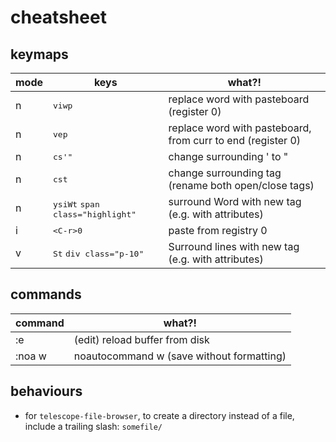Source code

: # cheatsheet

## keymaps

| mode | keys | what?! |
| --- | --- | ------ |
| n | <kbd>viwp</kbd> | replace word with pasteboard (register 0) |
| n | <kbd>vep</kbd> | replace word with pasteboard, from curr to end (register 0) |
| n | <kbd>cs'"</kbd> | change surrounding ' to " |
| n | <kbd>cst</kbd> | change surrounding tag (rename both open/close tags) |
| n | <kbd>ysiWt</kbd> <kbd>span class="highlight"</kbd> | surround Word with new tag (e.g. with attributes) |
| i | <kbd>\<C-r\>0</kbd> | paste from registry 0 |
| v | <kbd>St</kbd> <kbd>div class="p-10"</kbd> | Surround lines with new tag (e.g. with attributes) |


## commands

| command | what?! |
| --- | --- |
| :e | (edit) reload buffer from disk |
| :noa w | noautocommand w (save without formatting) |

## behaviours

- for `telescope-file-browser`, to create a directory instead of a file, include a trailing slash: `somefile/`
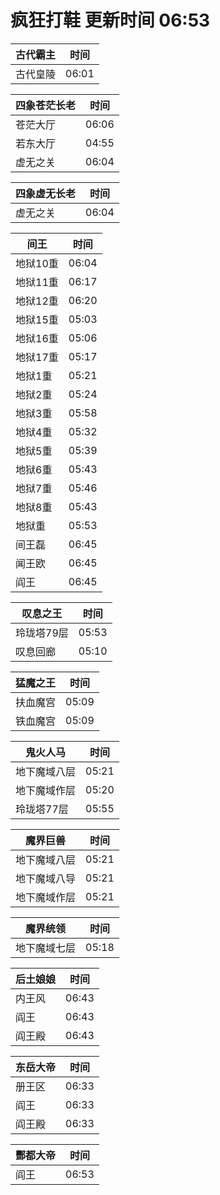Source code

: # 疯狂打鞋 更新时间 06:53

| 古代霸主   | 时间    |
|--------|-------|
| 古代皇陵 | 06:01 |

| 四象苍茫长老   | 时间    |
|--------|-------|
| 苍茫大厅 | 06:06 |
| 若东大厅 | 04:55 |
| 虚无之关 | 06:04 |

| 四象虚无长老   | 时间    |
|--------|-------|
| 虚无之关 | 06:04 |

| 间王   | 时间    |
|--------|-------|
| 地狱10重 | 06:04 |
| 地狱11重 | 06:17 |
| 地狱12重 | 06:20 |
| 地狱15重 | 05:03 |
| 地狱16重 | 05:06 |
| 地狱17重 | 05:17 |
| 地狱1重 | 05:21 |
| 地狱2重 | 05:24 |
| 地狱3重 | 05:58 |
| 地狱4重 | 05:32 |
| 地狱5重 | 05:39 |
| 地狱6重 | 05:43 |
| 地狱7重 | 05:46 |
| 地狱8重 | 05:43 |
| 地狱重 | 05:53 |
| 间王磊 | 06:45 |
| 闻王欧 | 06:45 |
| 阎王 | 06:45 |

| 叹息之王   | 时间    |
|--------|-------|
| 玲珑塔79层 | 05:53 |
| 叹息回廊 | 05:10 |

| 猛魔之王   | 时间    |
|--------|-------|
| 扶血魔宫 | 05:09 |
| 铁血魔宫 | 05:09 |

| 鬼火人马   | 时间    |
|--------|-------|
| 地下魔域八层 | 05:21 |
| 地下魔域作层 | 05:20 |
| 玲珑塔77层 | 05:55 |

| 魔界巨兽   | 时间    |
|--------|-------|
| 地下魔域八层 | 05:21 |
| 地下魔域八导 | 05:21 |
| 地下魔域作层 | 05:21 |

| 魔界统领   | 时间    |
|--------|-------|
| 地下魔域七层 | 05:18 |

| 后土娘娘   | 时间    |
|--------|-------|
| 内王风 | 06:43 |
| 阎王 | 06:43 |
| 阎王殿 | 06:43 |

| 东岳大帝   | 时间    |
|--------|-------|
| 册王区 | 06:33 |
| 阎王 | 06:33 |
| 阎王殿 | 06:33 |

| 酆都大帝   | 时间    |
|--------|-------|
| 阎王 | 06:53 |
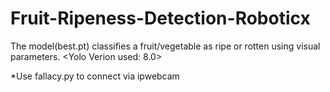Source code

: # Fruit-Ripeness-Detection-Roboticx
The model(best.pt) classifies a fruit/vegetable as ripe or rotten using visual parameters.
<Yolo Verion used: 8.0>

*Use fallacy.py to connect via ipwebcam
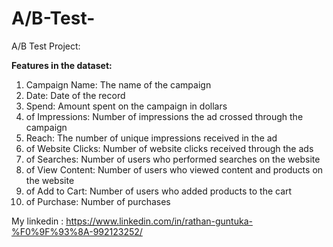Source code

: # A/B-Test-
A/B Test Project:

**Features in the dataset:**

1. Campaign Name: The name of the campaign
2. Date: Date of the record
3. Spend: Amount spent on the campaign in dollars
4. of Impressions: Number of impressions the ad crossed through the campaign
5. Reach: The number of unique impressions received in the ad
6. of Website Clicks: Number of website clicks received through the ads
7. of Searches: Number of users who performed searches on the website
8. of View Content: Number of users who viewed content and products on the website
9. of Add to Cart: Number of users who added products to the cart
10. of Purchase: Number of purchases

My linkedin : https://www.linkedin.com/in/rathan-guntuka-%F0%9F%93%8A-992123252/
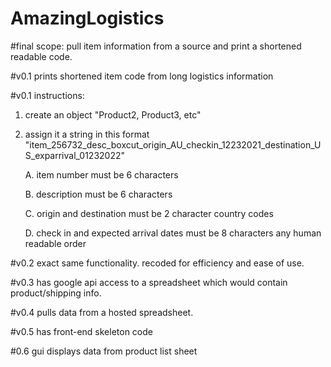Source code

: # AmazingLogistics
#final scope: pull item information from a source and print a shortened readable code. 

#v0.1 prints shortened item code from long logistics information

#v0.1 instructions:

1. create an object "Product2, Product3, etc"
2. assign it a string in this format "item_256732_desc_boxcut_origin_AU_checkin_12232021_destination_US_exparrival_01232022"
 
    A. item number must be 6 characters
 
    B. description must be 6 characters
 
    C. origin and destination must be 2 character country codes
 
    D. check in and expected arrival dates must be 8 characters any human readable order
    
    
#v0.2 exact same functionality. recoded for efficiency and ease of use.

#v0.3 has google api access to a spreadsheet which would contain product/shipping info.

#v0.4 pulls data from a hosted spreadsheet.

#v0.5 has front-end skeleton code

#0.6 gui displays data from product list sheet
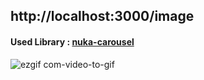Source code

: ## http://localhost:3000/image

#### Used Library : [nuka-carousel](https://github.com/FormidableLabs/nuka-carousel)

![ezgif com-video-to-gif](https://github.com/HalamLee/next-commerce/assets/87893624/13fe7688-2573-430d-9101-b9c045d42b55)

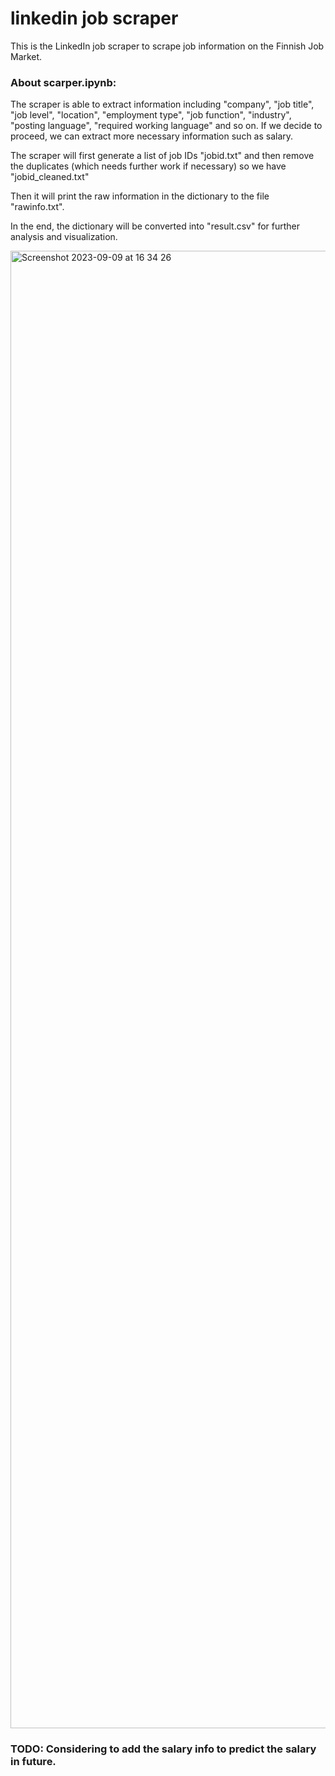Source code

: # linkedin job scraper

This is the LinkedIn job scraper to scrape job information on the Finnish Job Market.

### About scarper.ipynb:

The scraper is able to extract information including "company", "job title", "job level", "location", "employment type", "job function", "industry", "posting language", "required working language" and so on. If we decide to proceed, we can extract more necessary information such as salary.

The scraper will first generate a list of job IDs "jobid.txt" and then remove the duplicates (which needs further work if necessary) so we have "jobid_cleaned.txt"

Then it will print the raw information in the dictionary to the file "rawinfo.txt".

In the end, the dictionary will be converted into "result.csv" for further analysis and visualization.

<img width="2364" alt="Screenshot 2023-09-09 at 16 34 26" src="https://github.com/chaowang0524/linkedin_scraper/assets/85655614/76a13d22-cb6b-43d9-9d70-a8d14bbb6a8d">

### TODO: Considering to add the salary info to predict the salary in future.
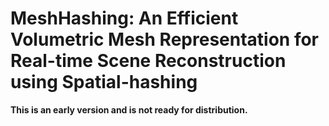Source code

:# MeshHashing: An Efficient Volumetric Mesh Representation for Real-time Scene Reconstruction using Spatial-hashing

**This is an early version and is not ready for distribution.**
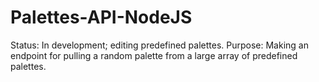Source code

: # Palettes-API-NodeJS

Status: In development; editing predefined palettes. 
Purpose: Making an endpoint for pulling a random palette from a large array of predefined palettes.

⁂

## WHAT THE TASK REQUIRES
Write the records above out again exactly, with no pictures in your copy.

## OUTPUT FOR THIS EXERCISE
Source code

: # cheatsheet

## keymaps

| mode | keys | what?! |
| --- | --- | ------ |
| n | <kbd>viwp</kbd> | replace word with pasteboard (register 0) |
| n | <kbd>vep</kbd> | replace word with pasteboard, from curr to end (register 0) |
| n | <kbd>cs'"</kbd> | change surrounding ' to " |
| n | <kbd>cst</kbd> | change surrounding tag (rename both open/close tags) |
| n | <kbd>ysiWt</kbd> <kbd>span class="highlight"</kbd> | surround Word with new tag (e.g. with attributes) |
| i | <kbd>\<C-r\>0</kbd> | paste from registry 0 |
| v | <kbd>St</kbd> <kbd>div class="p-10"</kbd> | Surround lines with new tag (e.g. with attributes) |


## commands

| command | what?! |
| --- | --- |
| :e | (edit) reload buffer from disk |
| :noa w | noautocommand w (save without formatting) |

## behaviours

- for `telescope-file-browser`, to create a directory instead of a file, include a trailing slash: `somefile/`
Source code

: # 疯狂打鞋 更新时间 06:53

| 古代霸主   | 时间    |
|--------|-------|
| 古代皇陵 | 06:01 |

| 四象苍茫长老   | 时间    |
|--------|-------|
| 苍茫大厅 | 06:06 |
| 若东大厅 | 04:55 |
| 虚无之关 | 06:04 |

| 四象虚无长老   | 时间    |
|--------|-------|
| 虚无之关 | 06:04 |

| 间王   | 时间    |
|--------|-------|
| 地狱10重 | 06:04 |
| 地狱11重 | 06:17 |
| 地狱12重 | 06:20 |
| 地狱15重 | 05:03 |
| 地狱16重 | 05:06 |
| 地狱17重 | 05:17 |
| 地狱1重 | 05:21 |
| 地狱2重 | 05:24 |
| 地狱3重 | 05:58 |
| 地狱4重 | 05:32 |
| 地狱5重 | 05:39 |
| 地狱6重 | 05:43 |
| 地狱7重 | 05:46 |
| 地狱8重 | 05:43 |
| 地狱重 | 05:53 |
| 间王磊 | 06:45 |
| 闻王欧 | 06:45 |
| 阎王 | 06:45 |

| 叹息之王   | 时间    |
|--------|-------|
| 玲珑塔79层 | 05:53 |
| 叹息回廊 | 05:10 |

| 猛魔之王   | 时间    |
|--------|-------|
| 扶血魔宫 | 05:09 |
| 铁血魔宫 | 05:09 |

| 鬼火人马   | 时间    |
|--------|-------|
| 地下魔域八层 | 05:21 |
| 地下魔域作层 | 05:20 |
| 玲珑塔77层 | 05:55 |

| 魔界巨兽   | 时间    |
|--------|-------|
| 地下魔域八层 | 05:21 |
| 地下魔域八导 | 05:21 |
| 地下魔域作层 | 05:21 |

| 魔界统领   | 时间    |
|--------|-------|
| 地下魔域七层 | 05:18 |

| 后土娘娘   | 时间    |
|--------|-------|
| 内王风 | 06:43 |
| 阎王 | 06:43 |
| 阎王殿 | 06:43 |

| 东岳大帝   | 时间    |
|--------|-------|
| 册王区 | 06:33 |
| 阎王 | 06:33 |
| 阎王殿 | 06:33 |

| 酆都大帝   | 时间    |
|--------|-------|
| 阎王 | 06:53 |
Source code

: # Fruit-Ripeness-Detection-Roboticx
The model(best.pt) classifies a fruit/vegetable as ripe or rotten using visual parameters.
<Yolo Verion used: 8.0>

*Use fallacy.py to connect via ipwebcam
Source code

: # A/B-Test-
A/B Test Project:

**Features in the dataset:**

1. Campaign Name: The name of the campaign
2. Date: Date of the record
3. Spend: Amount spent on the campaign in dollars
4. of Impressions: Number of impressions the ad crossed through the campaign
5. Reach: The number of unique impressions received in the ad
6. of Website Clicks: Number of website clicks received through the ads
7. of Searches: Number of users who performed searches on the website
8. of View Content: Number of users who viewed content and products on the website
9. of Add to Cart: Number of users who added products to the cart
10. of Purchase: Number of purchases

My linkedin : https://www.linkedin.com/in/rathan-guntuka-%F0%9F%93%8A-992123252/
Source code

: # AmazingLogistics
#final scope: pull item information from a source and print a shortened readable code. 

#v0.1 prints shortened item code from long logistics information

#v0.1 instructions:

1. create an object "Product2, Product3, etc"
2. assign it a string in this format "item_256732_desc_boxcut_origin_AU_checkin_12232021_destination_US_exparrival_01232022"
 
    A. item number must be 6 characters
 
    B. description must be 6 characters
 
    C. origin and destination must be 2 character country codes
 
    D. check in and expected arrival dates must be 8 characters any human readable order
    
    
#v0.2 exact same functionality. recoded for efficiency and ease of use.

#v0.3 has google api access to a spreadsheet which would contain product/shipping info.

#v0.4 pulls data from a hosted spreadsheet.

#v0.5 has front-end skeleton code

#0.6 gui displays data from product list sheet
Source code

: ## http://localhost:3000/image

#### Used Library : [nuka-carousel](https://github.com/FormidableLabs/nuka-carousel)

![ezgif com-video-to-gif](https://github.com/HalamLee/next-commerce/assets/87893624/13fe7688-2573-430d-9101-b9c045d42b55)

Source code

: # linkedin job scraper

This is the LinkedIn job scraper to scrape job information on the Finnish Job Market.

### About scarper.ipynb:

The scraper is able to extract information including "company", "job title", "job level", "location", "employment type", "job function", "industry", "posting language", "required working language" and so on. If we decide to proceed, we can extract more necessary information such as salary.

The scraper will first generate a list of job IDs "jobid.txt" and then remove the duplicates (which needs further work if necessary) so we have "jobid_cleaned.txt"

Then it will print the raw information in the dictionary to the file "rawinfo.txt".

In the end, the dictionary will be converted into "result.csv" for further analysis and visualization.

<img width="2364" alt="Screenshot 2023-09-09 at 16 34 26" src="https://github.com/chaowang0524/linkedin_scraper/assets/85655614/76a13d22-cb6b-43d9-9d70-a8d14bbb6a8d">

### TODO: Considering to add the salary info to predict the salary in future.
Source code

:# MeshHashing: An Efficient Volumetric Mesh Representation for Real-time Scene Reconstruction using Spatial-hashing

**This is an early version and is not ready for distribution.**
Source code

: # Palettes-API-NodeJS

Status: In development; editing predefined palettes. 
Purpose: Making an endpoint for pulling a random palette from a large array of predefined palettes.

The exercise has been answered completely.